_Excerpt provided_
Start of Block

There is a place where fiction overlaps reality and creates a place where half-truths and should-have-beens and never-really-were’s create something that is less than factual and more than fictional -- "Blue Bloods" occupies one such place.
The multi-season television drama plows old ground -- cops, New York (the city looms like the character it is, no one ever bothers to tell the stories of upstate, some ground too rocky and cold to plow), an Irish family. Tropes and stereotypes all. Ingredients as predictable as my grandmother’s St. Patrick’s Day dinners. (For the record: Iceberg salad -- she did try to get “the boys” to eat green vegetables -- followed by boiled cabbage, corned beef with the same basic flavor and consistency as rubber bands, boiled potatoes, mounds of butter, peas that had been boiled for almost as long as the potatoes, all followed by Italian cheesecake. Unless, for some reason there was traffic that resulted in a dreadful ricotta shortage, snow, or the incident with the dog, and then we would have Neapolitan ice cream from Pathmark, while my grandmother prattled on about the cheesecake that should have been, her friend who-retired-down-to-Boca-and-never-even-wears-socks-anymore. And my grandfather sipped Canadian Club, all the while the television blaring with post-parade coverage in the other room watched only by the dogs.)
"Blue Bloods" is, at heart, so predictable that I am amazed it didn’t make it to the screen 20 years ago. (In fact, if you watch "Law & Order," some of the characters will look weirdly familiar -- some of the character actors have graduated from continuing bit roles in one New York law enforcement drama to continuing bit roles in another New York law enforcement drama.) At the show's heart -- three generations -- four if you count the kids, but they aren’t on "the Job," yet -- of a devout Catholic Irish-American family who are pure NYPD.
All the men have been, or are, in uniform. Including the son who dies before the series’ start and makes a close-knit family even closer. The only daughter, Erin, played by Bridget Moynahan, is a prosecutor who pursues convictions with the same dedication her brothers pursue criminals. All while trying to keep her brothers, particularly her hard-bitten walk-the-line brother Danny, played by a seething Donnie Wahlberg, out of trouble. In fact "the Job" -- always, always, always, capitalized -- seems to be the only Job anyone in the family has ever considered. Even the pretty-boy youngest son, Jamie, played by Will Estes, ends up in uniform after a far-fetched Ivy League education.
Jamie’s stint in the Ivy League isn’t the only story-line that pushes the far edges of believability. Frank Reagan, played by Tom Selleck in what may be his best role ever, is the P.C. (police commissioner) His long-retired father, Henry, played by Len Cariou, is theoretically a retired P.C. who still enjoys gossiping with his fellow retired warhorses and meddling in his son’s and grandsons’ careers. Family dynasties aren’t that uncommon on the Job. Brothers join brothers on the Force, sons follow fathers into uniform. If someone had a hook, especially in the old days, you used it. Back in the day, they always said the mounted division was so prestigious you had to inherit your mount to get a placement. And be Irish, of course. (Those were the days when the NYPD mounted division was still known as the Irish Cavalry.)

End of Block

_Extracted material_
Start of Block

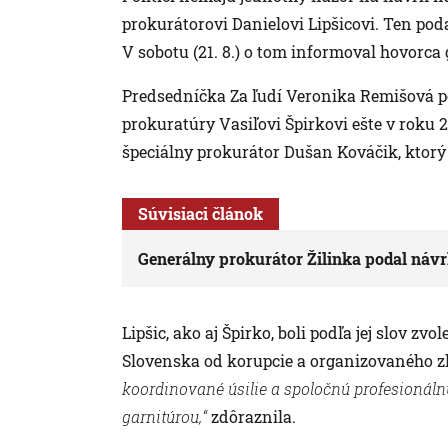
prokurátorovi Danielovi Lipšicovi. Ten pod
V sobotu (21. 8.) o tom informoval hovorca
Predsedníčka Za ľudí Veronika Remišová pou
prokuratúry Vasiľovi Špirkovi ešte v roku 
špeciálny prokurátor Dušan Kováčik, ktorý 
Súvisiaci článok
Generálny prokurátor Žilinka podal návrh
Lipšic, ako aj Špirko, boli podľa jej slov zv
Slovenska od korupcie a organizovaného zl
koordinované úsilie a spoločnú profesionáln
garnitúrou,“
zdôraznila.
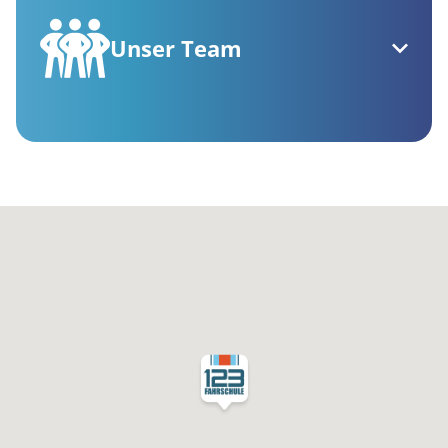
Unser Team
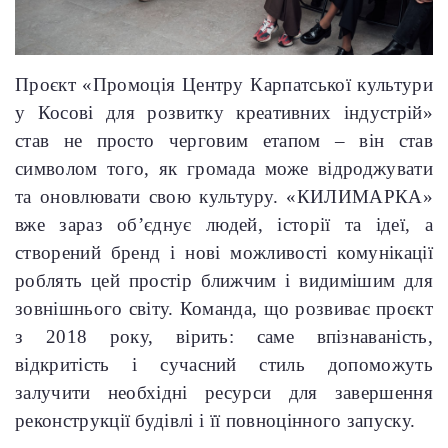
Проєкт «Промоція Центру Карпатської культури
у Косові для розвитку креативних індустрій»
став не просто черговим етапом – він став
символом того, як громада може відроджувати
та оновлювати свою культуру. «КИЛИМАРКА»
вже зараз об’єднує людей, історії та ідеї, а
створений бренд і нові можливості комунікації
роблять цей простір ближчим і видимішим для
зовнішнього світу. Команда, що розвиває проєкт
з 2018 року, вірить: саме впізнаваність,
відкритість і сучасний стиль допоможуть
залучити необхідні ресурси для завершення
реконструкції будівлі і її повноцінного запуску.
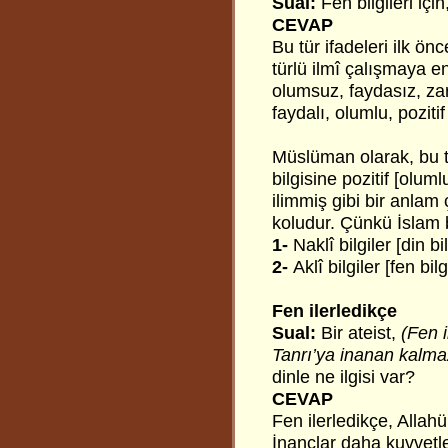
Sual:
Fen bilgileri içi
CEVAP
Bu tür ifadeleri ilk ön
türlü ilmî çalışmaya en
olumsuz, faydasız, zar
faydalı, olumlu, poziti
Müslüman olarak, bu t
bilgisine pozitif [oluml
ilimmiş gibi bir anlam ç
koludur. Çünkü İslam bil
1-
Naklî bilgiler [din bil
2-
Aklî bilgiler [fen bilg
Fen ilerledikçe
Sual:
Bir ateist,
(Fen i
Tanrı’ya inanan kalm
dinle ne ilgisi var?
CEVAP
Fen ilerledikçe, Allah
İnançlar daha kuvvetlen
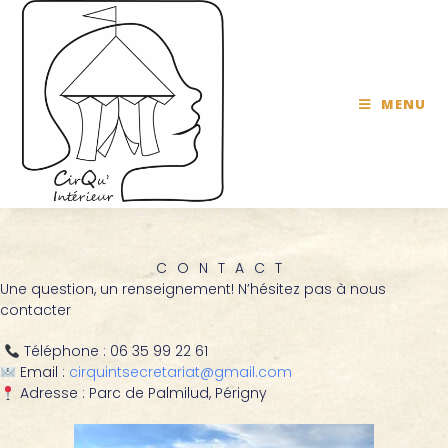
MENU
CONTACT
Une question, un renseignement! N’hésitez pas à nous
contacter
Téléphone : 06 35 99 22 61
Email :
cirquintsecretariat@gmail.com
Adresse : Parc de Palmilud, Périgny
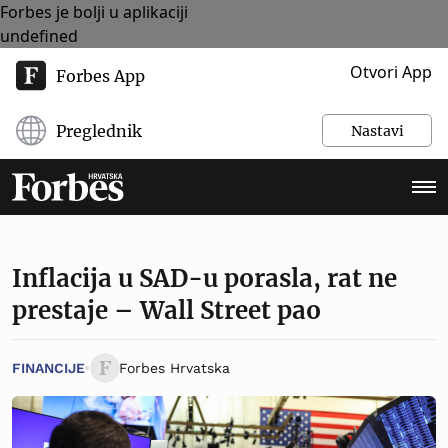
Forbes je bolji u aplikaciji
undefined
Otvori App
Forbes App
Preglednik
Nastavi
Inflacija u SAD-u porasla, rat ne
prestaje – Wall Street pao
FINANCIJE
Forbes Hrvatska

End of Block

_Task set_
1. Update the Blue Bloods review, starting at the words "Jamie’s stint in" and stopping after "the Irish Cavalry.)", with "warhorses" changed to "veterans".
2. Continue the Blue Bloods review from its final sentence.

_Outputs for the tasks_
1.
Jamie’s stint in the Ivy League isn’t the only story-line that pushes the far edges of believability. Frank Reagan, played by Tom Selleck in what may be his best role ever, is the P.C. (police commissioner) His long-retired father, Henry, played by Len Cariou, is theoretically a retired P.C. who still enjoys gossiping with his fellow retired veterans and meddling in his son’s and grandsons’ careers. Family dynasties aren’t that uncommon on the Job. Brothers join brothers on the Force, sons follow fathers into uniform. If someone had a hook, especially in the old days, you used it. Back in the day, they always said the mounted division was so prestigious you had to inherit your mount to get a placement. And be Irish, of course. (Those were the days when the NYPD mounted division was still known as the Irish Cavalry.)

2.
That dining room where I ate Neapolitan ice-cream as a child? There was a photograph on the wall with two generations of Nagle men, shoulder to shoulder, in uniform. At home, the service revolvers always sat, loaded, on the top shelf of my grandmother’s china cabinet. A metal box of ammunition next to the napkins. To this day the smell of gun-oil and detergent makes me a little sentimental.
But these days that sort of world doesn’t really exist anymore. The Irish are no longer the dominant force in the civil service. And nepotism bothers people these days. Having a hook isn’t something people understand anymore in much the same way that they don’t understand that during Prohibition every single uniform in New York would nod the beer trucks on while they made their deliveries. (Federal law? Ehhh . . . New York was a wet city.) Before my time, long before my time. But I heard the stories. And I heard the punchlines to stories that are a bit darker than anything on "Blue Bloods" and that is perhaps why I have developed a bit of a lingering affection for the show.
Although I am glad I missed the first season . . . which started off weakly, and in the unforgivably overwrought world of conspiracy theories. Co-operating with the FBI? Ehh . . . No one who grew up in the tribal world of the Reagans would cross that line. Ever. Now well past its all important 100th episode, "Blue Bloods" has joined "Law & Order" in the perpetually available list of reruns. Don’t bother watching them in order. The writers flirted with a continuing story line for awhile, but this is a character-driven series about the individual stories that shape us, the stories that are often hinted at rather than told. Each episode is best as a stand-alone chapter in the life of a family and the life of a city.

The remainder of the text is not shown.